TASK BRIEF
Check each line of the listing for the string "пробегом". Copy those where it appears.
================
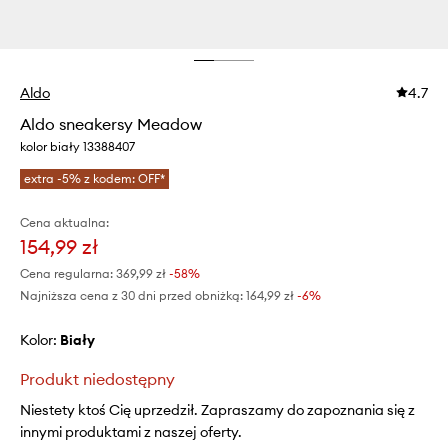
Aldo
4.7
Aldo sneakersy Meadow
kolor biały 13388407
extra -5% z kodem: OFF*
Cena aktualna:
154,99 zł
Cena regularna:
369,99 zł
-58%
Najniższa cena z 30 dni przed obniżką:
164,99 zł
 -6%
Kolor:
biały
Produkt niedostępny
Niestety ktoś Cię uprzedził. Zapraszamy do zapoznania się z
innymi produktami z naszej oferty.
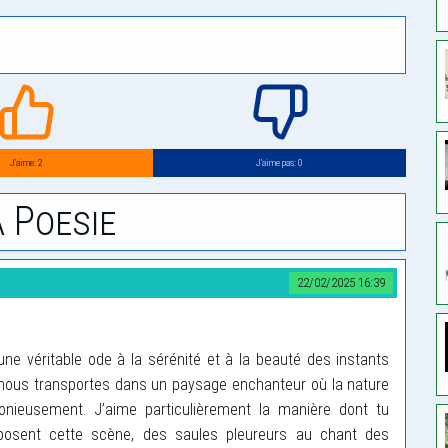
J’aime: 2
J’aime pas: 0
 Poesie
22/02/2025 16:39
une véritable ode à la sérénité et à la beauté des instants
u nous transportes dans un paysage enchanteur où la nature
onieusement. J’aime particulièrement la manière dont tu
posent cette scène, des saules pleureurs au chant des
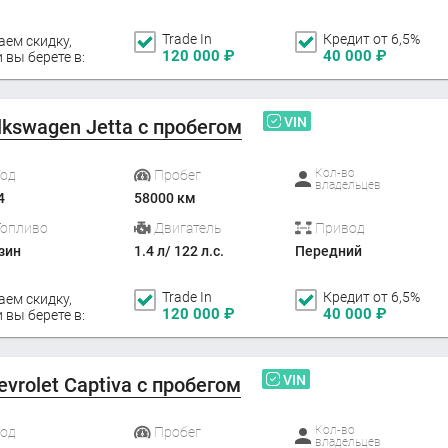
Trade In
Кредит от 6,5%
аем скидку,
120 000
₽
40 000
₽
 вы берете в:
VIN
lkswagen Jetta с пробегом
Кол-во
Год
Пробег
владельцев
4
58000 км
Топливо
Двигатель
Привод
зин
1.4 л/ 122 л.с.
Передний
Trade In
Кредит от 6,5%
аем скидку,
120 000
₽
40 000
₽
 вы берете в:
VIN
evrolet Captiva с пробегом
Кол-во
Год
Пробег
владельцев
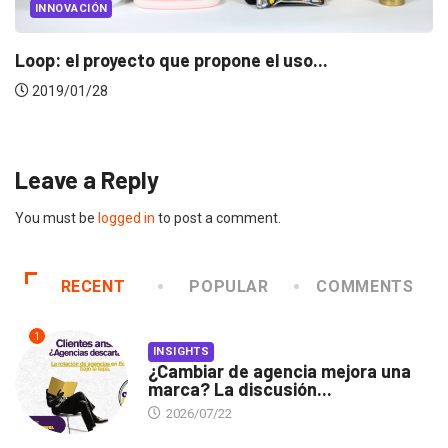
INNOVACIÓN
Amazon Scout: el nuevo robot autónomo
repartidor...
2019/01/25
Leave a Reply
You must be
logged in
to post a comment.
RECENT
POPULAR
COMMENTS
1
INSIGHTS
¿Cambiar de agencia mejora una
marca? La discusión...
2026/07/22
================
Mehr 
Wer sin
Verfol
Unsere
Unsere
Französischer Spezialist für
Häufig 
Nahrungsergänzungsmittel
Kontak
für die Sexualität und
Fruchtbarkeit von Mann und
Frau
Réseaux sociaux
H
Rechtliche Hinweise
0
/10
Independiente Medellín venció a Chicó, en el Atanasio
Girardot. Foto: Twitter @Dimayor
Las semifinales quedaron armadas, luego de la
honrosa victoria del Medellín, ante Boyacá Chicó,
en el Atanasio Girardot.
================
EXERCISE OUTPUT
lkswagen Jetta с пробегом
evrolet Captiva с пробегом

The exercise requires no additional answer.